Google today announced its latest steps for how Chrome labels HTTP and HTTPS sites. Starting in December 2019, Chrome will get a new setting to unblock mixed content (insecure HTTP subresources on HTTPS pages) on specific sites. And then in February 2020, Chrome will start autoupgrading mixed content to HTTPS pages. Google’s ultimate goal is to ensure HTTPS pages in Chrome can only load secure HTTPS subresources.
HTTPS is a more secure version of the HTTP protocol used on the internet to connect users to websites. Secure connections are widely considered a necessary measure to decrease the risk of users being vulnerable to content injection (which can result in eavesdropping, man-in-the-middle attacks, and other data modification). Data is kept secure from third parties, and users can be more confident they are communicating with the correct website.
Google has been pushing the web to HTTPS for a while now, coaxing developers to avoid using HTTP. The company has especially accelerated its efforts over the last two years by leveraging its Chrome browser. Chrome 56, released in January 2017, started marking HTTP pages that collect passwords or credit cards as “Not secure.” Chrome 62, released in October 2017, started marking HTTP sites with entered data and all HTTP sites viewed in Incognito mode as “Not secure.” Chrome 68, released in July 2018, marked all HTTP sites as not secure. Chrome 69, released in September 2018, removed the “Secure” wording from HTTPS sites. Chrome 70, released in October 2018, showed a red “Not secure” warning when users entered data.

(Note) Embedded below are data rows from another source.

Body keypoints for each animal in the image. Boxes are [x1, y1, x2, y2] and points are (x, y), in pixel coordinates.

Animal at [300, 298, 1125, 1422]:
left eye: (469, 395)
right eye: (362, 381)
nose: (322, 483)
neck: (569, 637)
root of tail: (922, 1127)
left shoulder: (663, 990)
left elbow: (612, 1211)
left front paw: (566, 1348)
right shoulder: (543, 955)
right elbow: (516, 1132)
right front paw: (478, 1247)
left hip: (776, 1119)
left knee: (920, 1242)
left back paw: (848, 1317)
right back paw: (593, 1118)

Google shared today that Chrome users now spend over 90% of their browsing time on HTTPS (you can view the latest progress for yourself here). But Google isn’t done yet. The company is now turning its focus to mixed content. Browsers already block some mixed content by default, like scripts and iframes, but images, audio, and video are still allowed to load insecurely.
Timeline for upgrading mixed content to HTTPS
Chrome 79, coming in December 2019, will introduce a new setting to unblock mixed scripts, iframes, and other types of content that the browser already blocks by default. Users will be able to toggle this setting (lock icon on HTTPS pages => Site Settings). This will replace the shield icon that shows up at the right side of Chrome’s omnibox.
Chrome 80, coming in February 2020 (early channels in January), will autoupgrade mixed audio and video resources to HTTPS. If they fail to load over HTTPS, Chrome will block them by default. Mixed images will still be allowed to load, but they will cause Chrome to mark the page as “Not Secure” in the omnibox.
In Chrome 81, coming probably in April 2020 (early channels in February), mixed images will be autoupgraded to HTTPS. If they fail to load over HTTPS, Chrome will block them by default.
Google is hoping this timeline will motivate developers to migrate their website images to HTTPS. If you’re a developer looking to clean up your mixed content, you may want to check out the Content Security Policy, Lighthouse, and this HTTPS guide.